● WHAT IS BEING ASKED
Revise the records below so that each "family" reads "Family", leaving every other line unchanged, and omit the pictures from your answer.

● EXTRACTED MATERIAL
-- start --
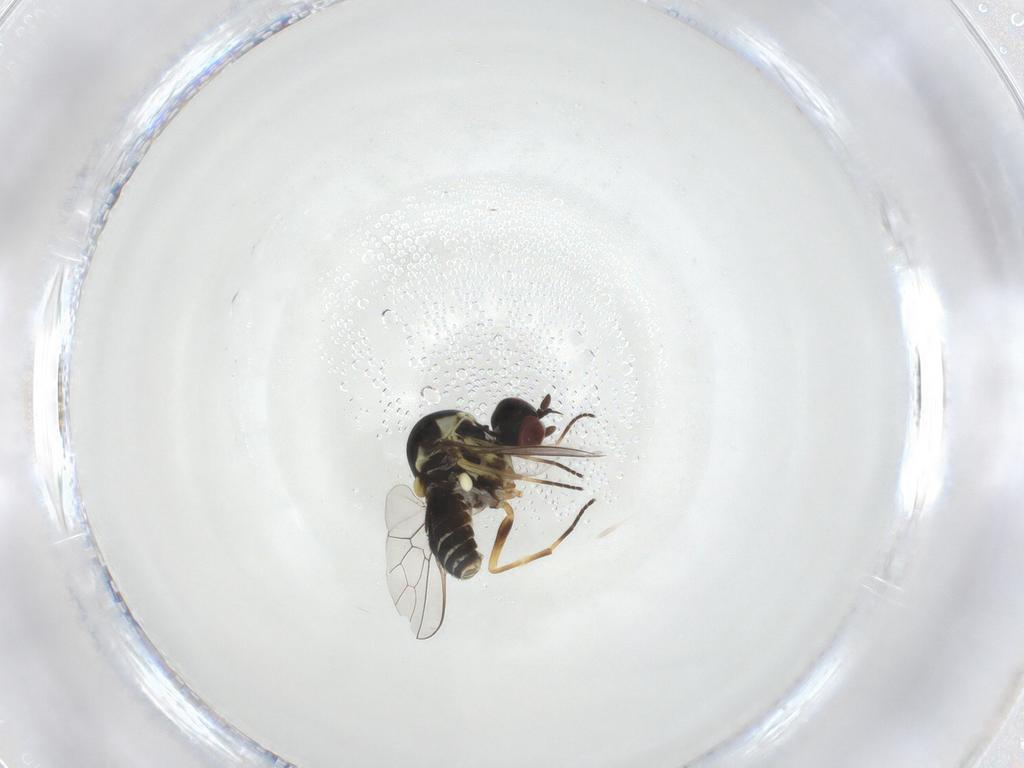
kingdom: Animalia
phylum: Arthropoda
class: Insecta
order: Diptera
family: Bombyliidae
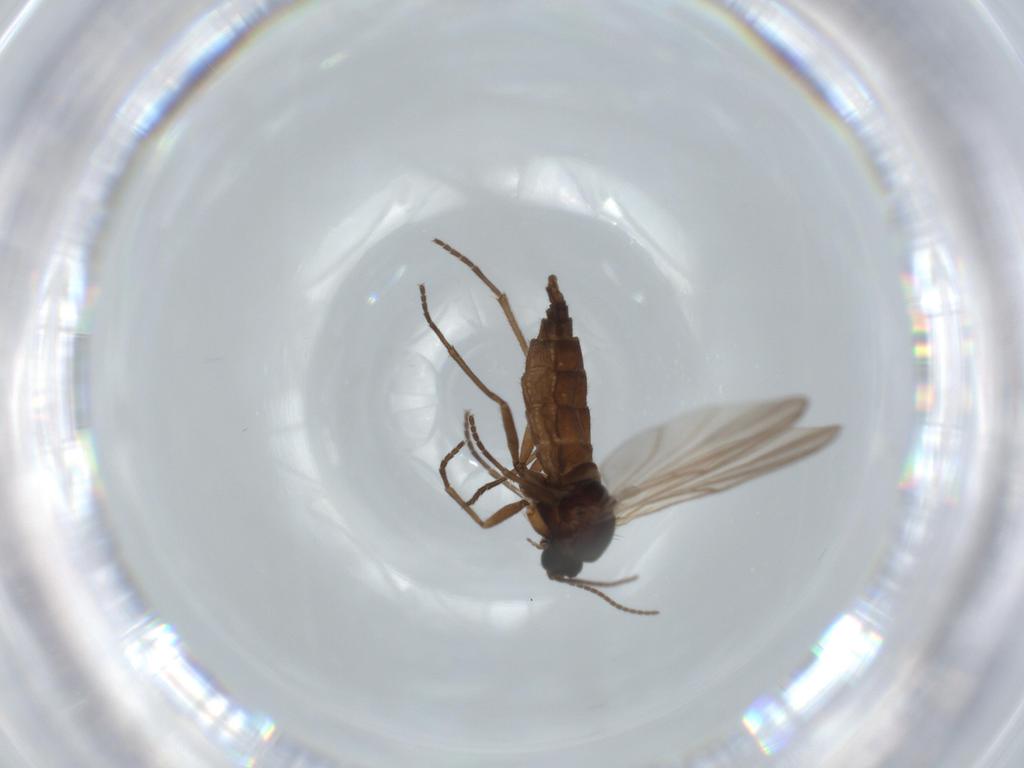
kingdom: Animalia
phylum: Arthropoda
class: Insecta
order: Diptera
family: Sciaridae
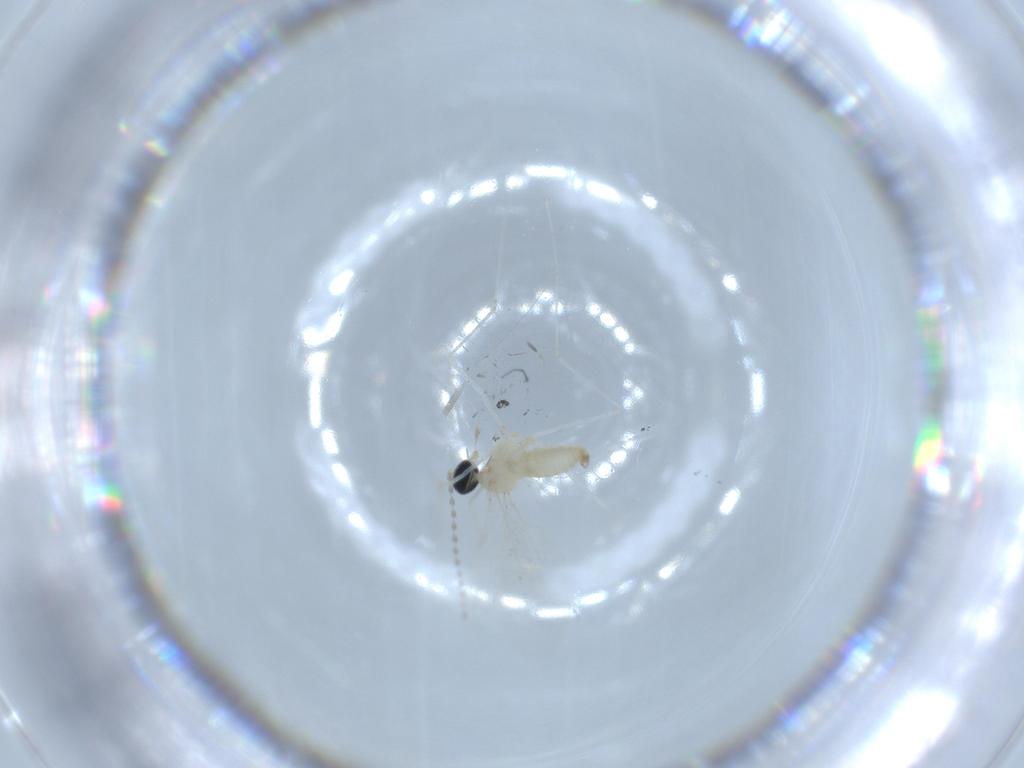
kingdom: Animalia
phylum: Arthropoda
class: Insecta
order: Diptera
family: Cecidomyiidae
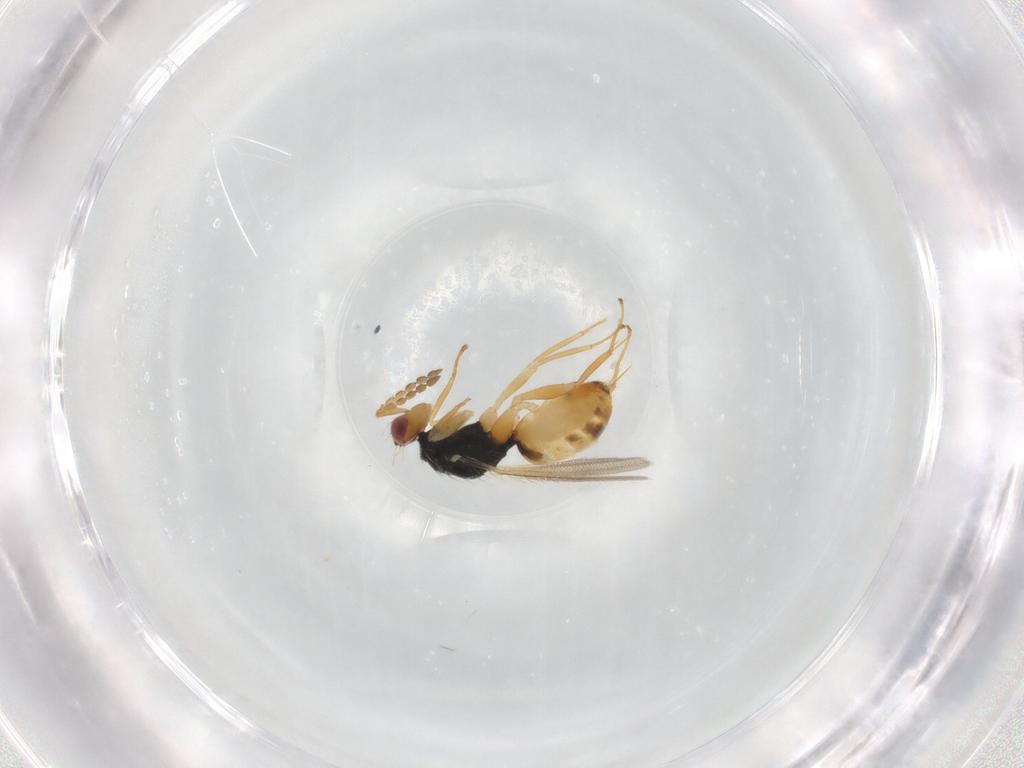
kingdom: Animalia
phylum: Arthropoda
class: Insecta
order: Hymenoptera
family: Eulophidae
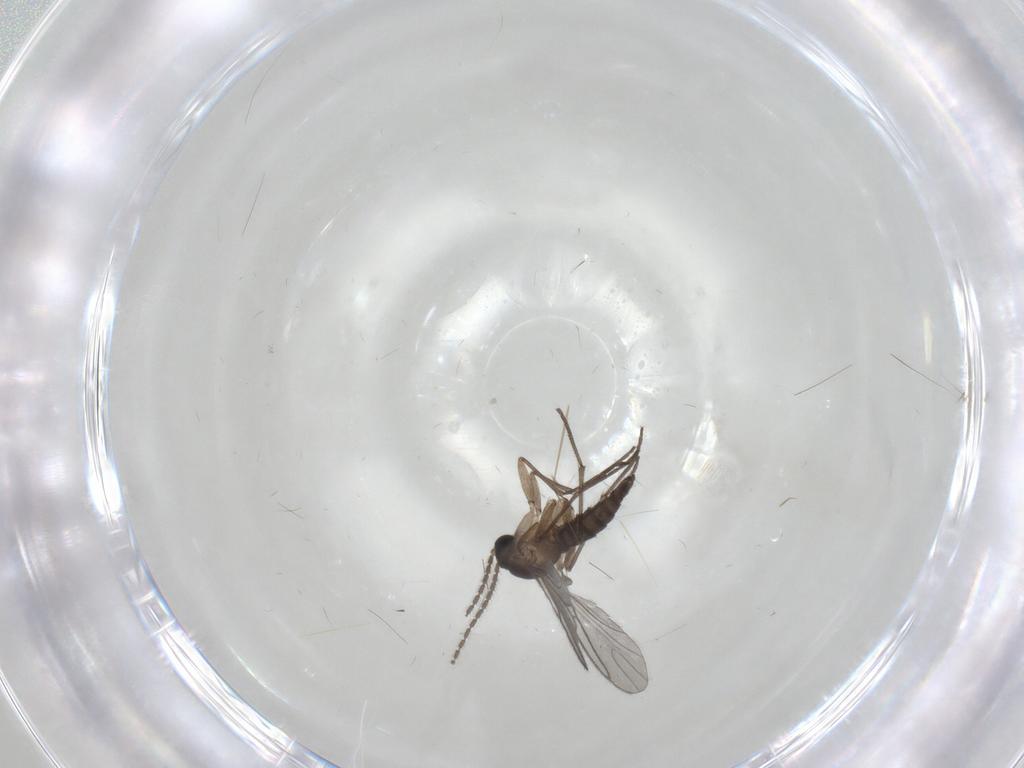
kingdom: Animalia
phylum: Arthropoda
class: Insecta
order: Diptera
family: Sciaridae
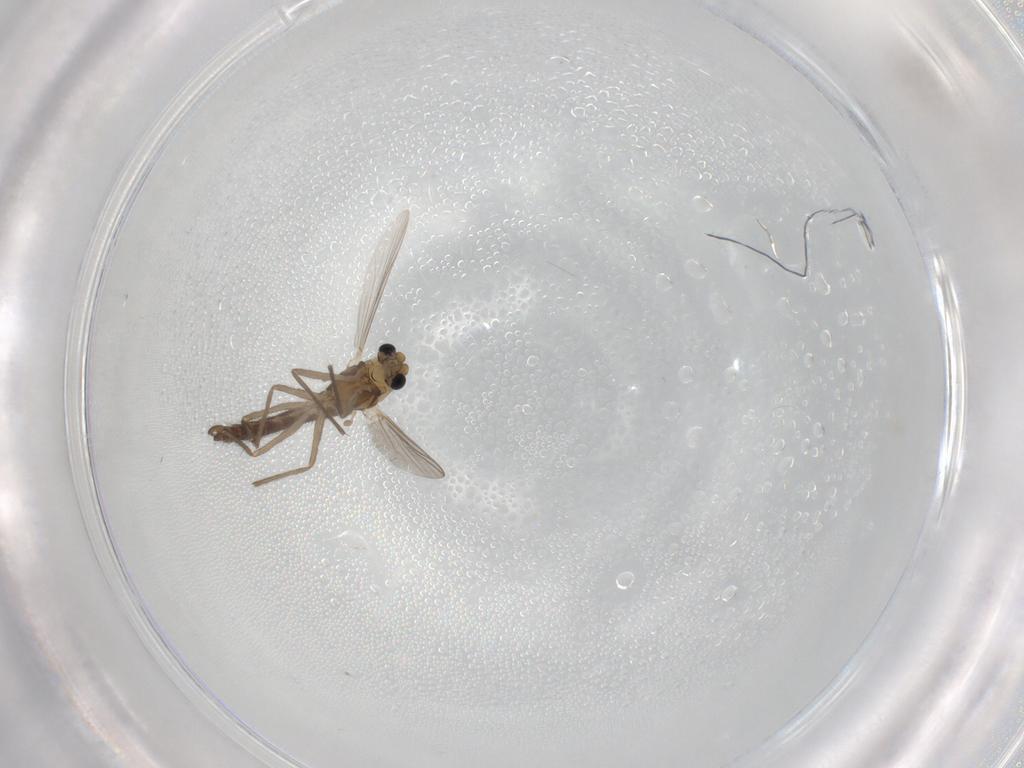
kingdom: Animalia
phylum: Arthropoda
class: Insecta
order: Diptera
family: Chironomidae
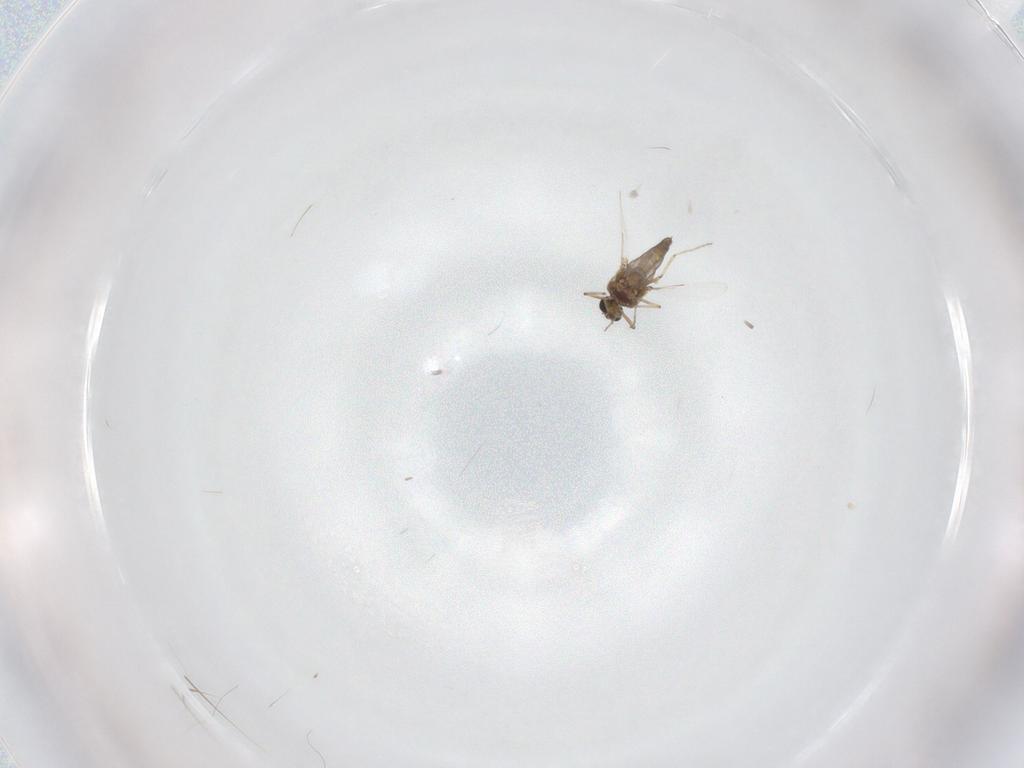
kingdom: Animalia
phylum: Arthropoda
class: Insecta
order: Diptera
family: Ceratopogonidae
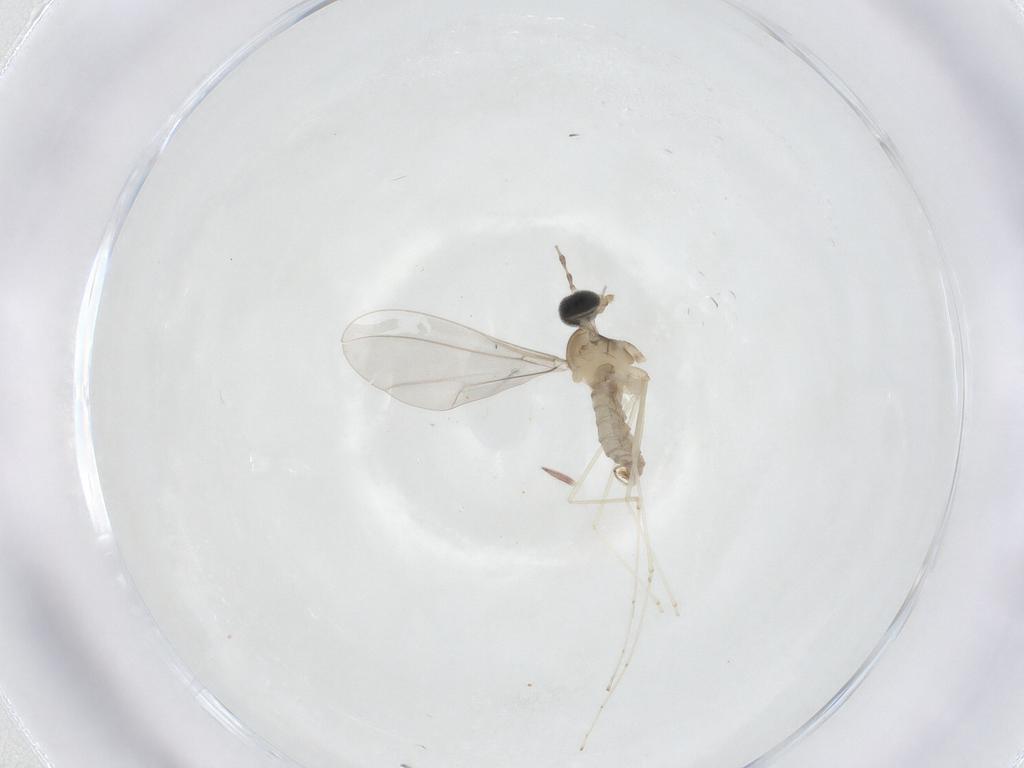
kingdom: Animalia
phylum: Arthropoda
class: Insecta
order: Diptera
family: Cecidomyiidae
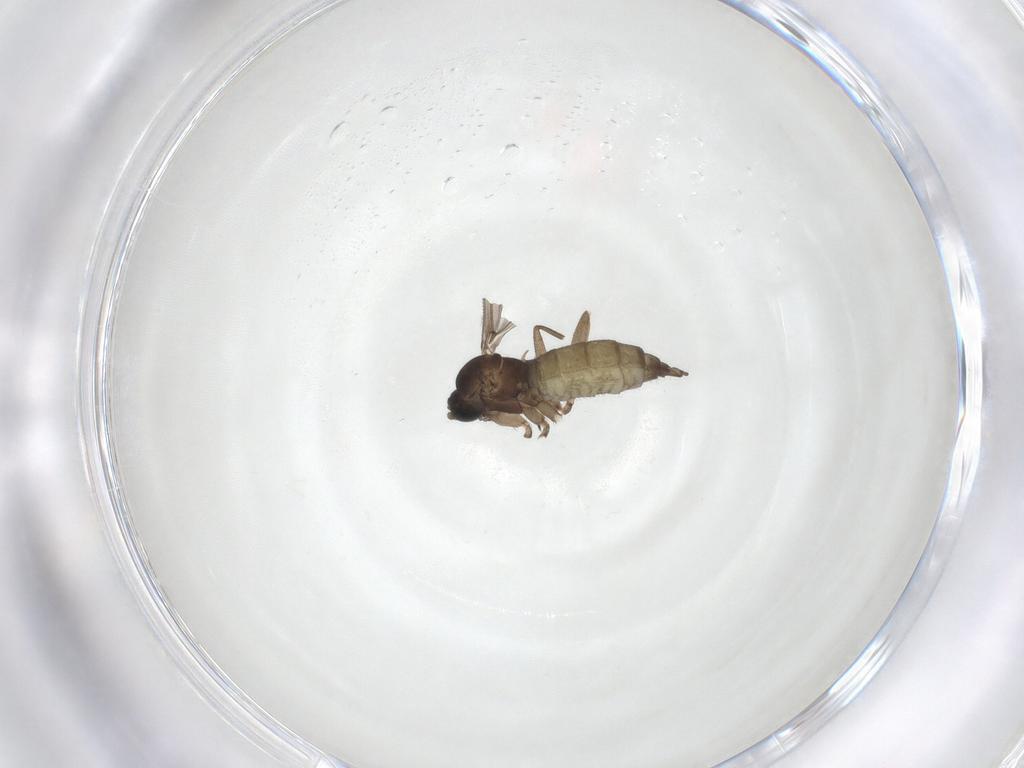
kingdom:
-- end --
● CORRECT ANSWER
kingdom: Animalia
phylum: Arthropoda
class: Insecta
order: Diptera
Family: Bombyliidae
kingdom: Animalia
phylum: Arthropoda
class: Insecta
order: Diptera
Family: Sciaridae
kingdom: Animalia
phylum: Arthropoda
class: Insecta
order: Diptera
Family: Cecidomyiidae
kingdom: Animalia
phylum: Arthropoda
class: Insecta
order: Hymenoptera
Family: Eulophidae
kingdom: Animalia
phylum: Arthropoda
class: Insecta
order: Diptera
Family: Sciaridae
kingdom: Animalia
phylum: Arthropoda
class: Insecta
order: Diptera
Family: Chironomidae
kingdom: Animalia
phylum: Arthropoda
class: Insecta
order: Diptera
Family: Ceratopogonidae
kingdom: Animalia
phylum: Arthropoda
class: Insecta
order: Diptera
Family: Cecidomyiidae
kingdom:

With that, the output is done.